- Born: 10 June 1878 Soultz-Haut-Rhin, Alsace-Lorraine, German Empire
- Died: 1944 (aged 65–66) Auschwitz concentration camp, Poland
- Education: University of Paris
- Known for: Multivibrator
- Scientific career
- Fields: Physics
- Workplaces: University of Paris École normale supérieur

= Eugene Bloch =

French physicist (1878–1944)

Eugène Bloch (10 June 1878 – 1944) was a French physicist and professor at the École Normale Supérieure, and at the Faculty of Science of the University of Paris. He is known for designing the first multivibrator. Bloch was executed in Auschwitz concentration camp during The Holocaust.

== Life ==

=== Early years and education ===
Bloch was born on 10 June 1878 in Soultz-Haut-Rhin, Alsace-Lorraine, in the German Empire. His father, an industrialist in the textile industry, sold his Alsatian factory and settled in Paris to give his two sons Leon and Eugène a French education. Eugène studied from 1897 to 1900 at the École normale supérieure, where he studied the physics of Jules Violle, Marcel Brillouin, and Henri Abraham, and at the Faculty of Sciences of the University of Paris, where he attended the courses of Gabriel Lippmann and Edmond Bouty and obtained degrees in physics and mathematical sciences in 1899.

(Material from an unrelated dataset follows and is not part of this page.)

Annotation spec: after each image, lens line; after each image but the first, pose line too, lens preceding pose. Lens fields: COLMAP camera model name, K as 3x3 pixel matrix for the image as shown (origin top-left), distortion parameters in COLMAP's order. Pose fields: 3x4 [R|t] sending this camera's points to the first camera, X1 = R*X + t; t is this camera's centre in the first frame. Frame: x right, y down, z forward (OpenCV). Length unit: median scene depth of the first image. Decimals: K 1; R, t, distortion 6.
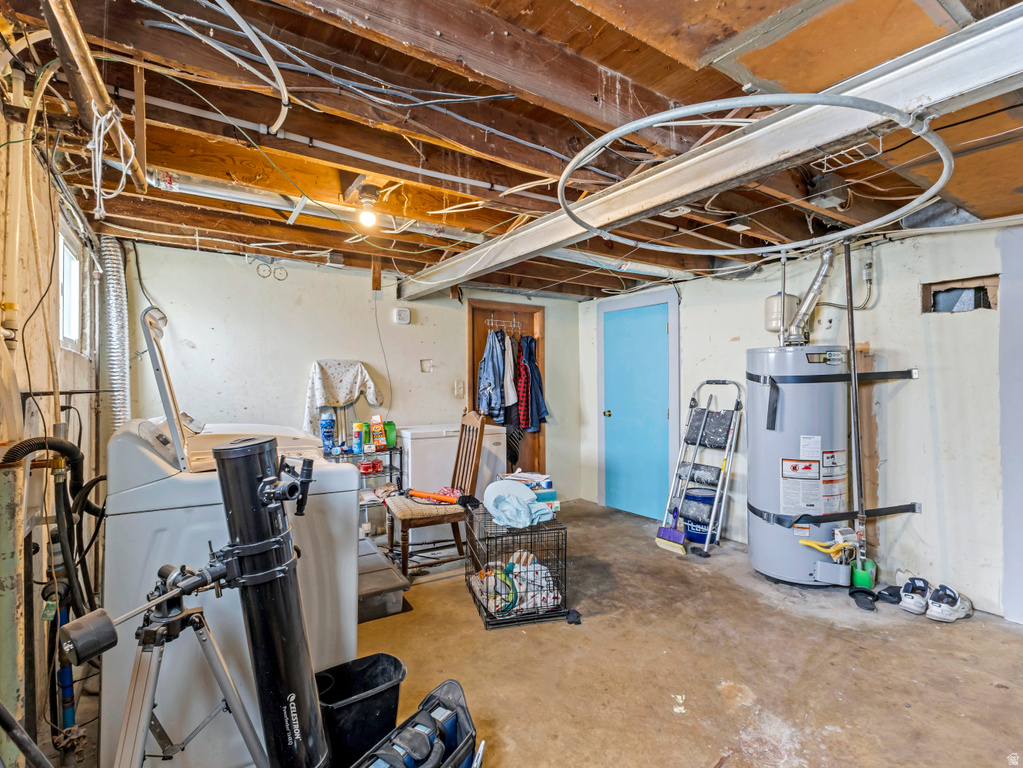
lens RADIAL K [[504.8, 0, 515.4], [0, 504.8, 382.9], [0, 0, 1]] dist [0.003116, 0.001049]
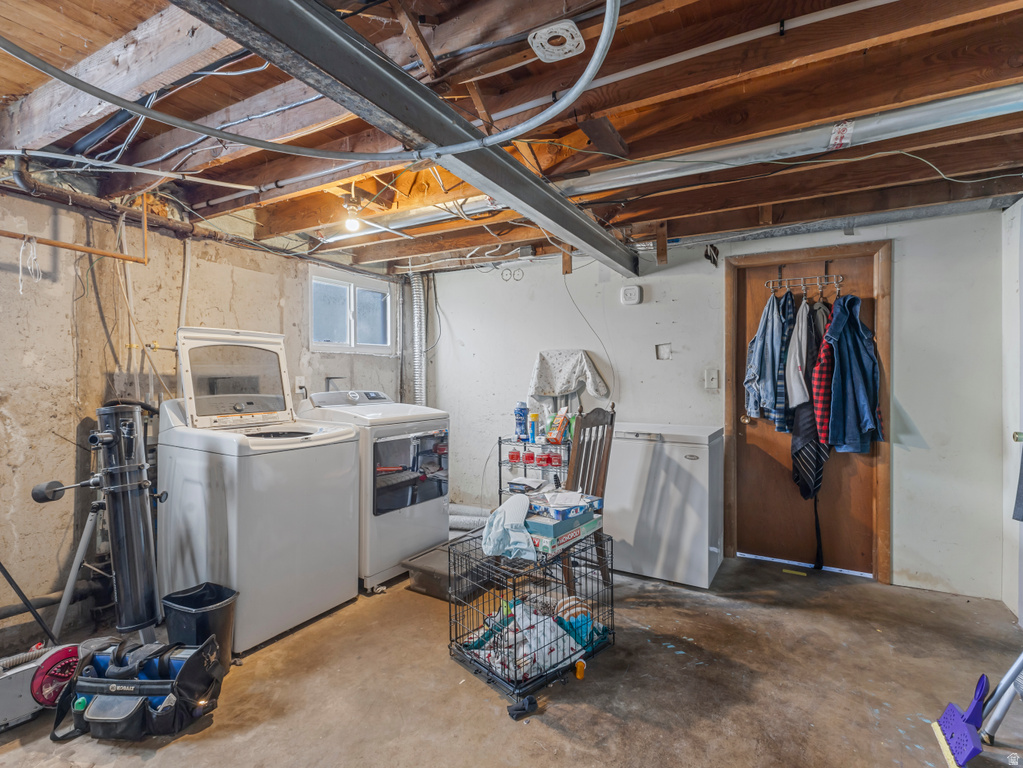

After having obtained the highest score in the aggregation examination, he taught at the physics laboratory of the École normale supérieur while preparing his Ph.D. in Physical Science on ionization in phosphorescence which he defended at the Faculty of Sciences of the University of Paris in 1904.

=== Career and works ===
In 1906 Bloch became professor of physics in the special mathematics class at the Saint-Louis secondary school in Paris, where he taught for eleven years. In addition to his teaching, he also carried out research in the physics laboratory of the École normale supérieure on the photoelectric effect and spectroscopy.

In 1908 Bloch completed the studies that he had pursued following his thesis and devoted himself to studying the photoelectric effect (discovered by Heinrich Hertz in 1887 and then studied by Phillip Lenard around 1902). Unlike Lenard, Bloch understood the importance of distinguishing various colors, or wavelengths of light, instead of using white light. His experiments helped to support the interpretation given by Albert Einstein in 1905.

During World War I, Henri Abraham and Bloch designed the first astable multivibrator.

In 1925 he developed the first spectrograph with a concave, reflective, and vacuum network which worked in the far ultra-violet up to wavelengths of up to 20 nm. The tables of wavelengths established with this apparatus on 30 chemical elements, and their variously charged ions, are still in use.

=== Capture and death ===
In 1940 Bloch was dismissed from his professorship following the anti-Jewish laws of the Vichy government and had to leave the École normale superieure. He was succeeded by Georges Bruhat. Bloch passed clandestinely to the "free zone", and worked in a laboratory of the University of Lyon. This was formalized in 1941 as an official assignment of the newly formed French National Centre for Scientific Research. When the German army invaded the Free Zone in 1942, Bloch attempted unsuccessfully to flee to Switzerland. He then hid under a false identity in the mountains of Savoy. The Gestapo found and arrested him at Allevard on 24 January 1944. He was deported from Bobigny station by Convoy no. 69 of 7 March 1944 and was murdered at the Auschwitz concentration camp.

== Honors ==
The Three Physicists Prize is named after Abraham, Bruhat and Bloch; all three died in deportation in Nazi camps.

== Publications ==
- Théorie cinétique des gaz, éditeur Armand Colin 1921.
- Phénomènes Thermoioniques, éditions du Journal de Physique 1921.
- Enregistrement des signaux de TSF , 1921.
- L'ancienne et la nouvelle théorie des quanta, éditions Hermann, 1930.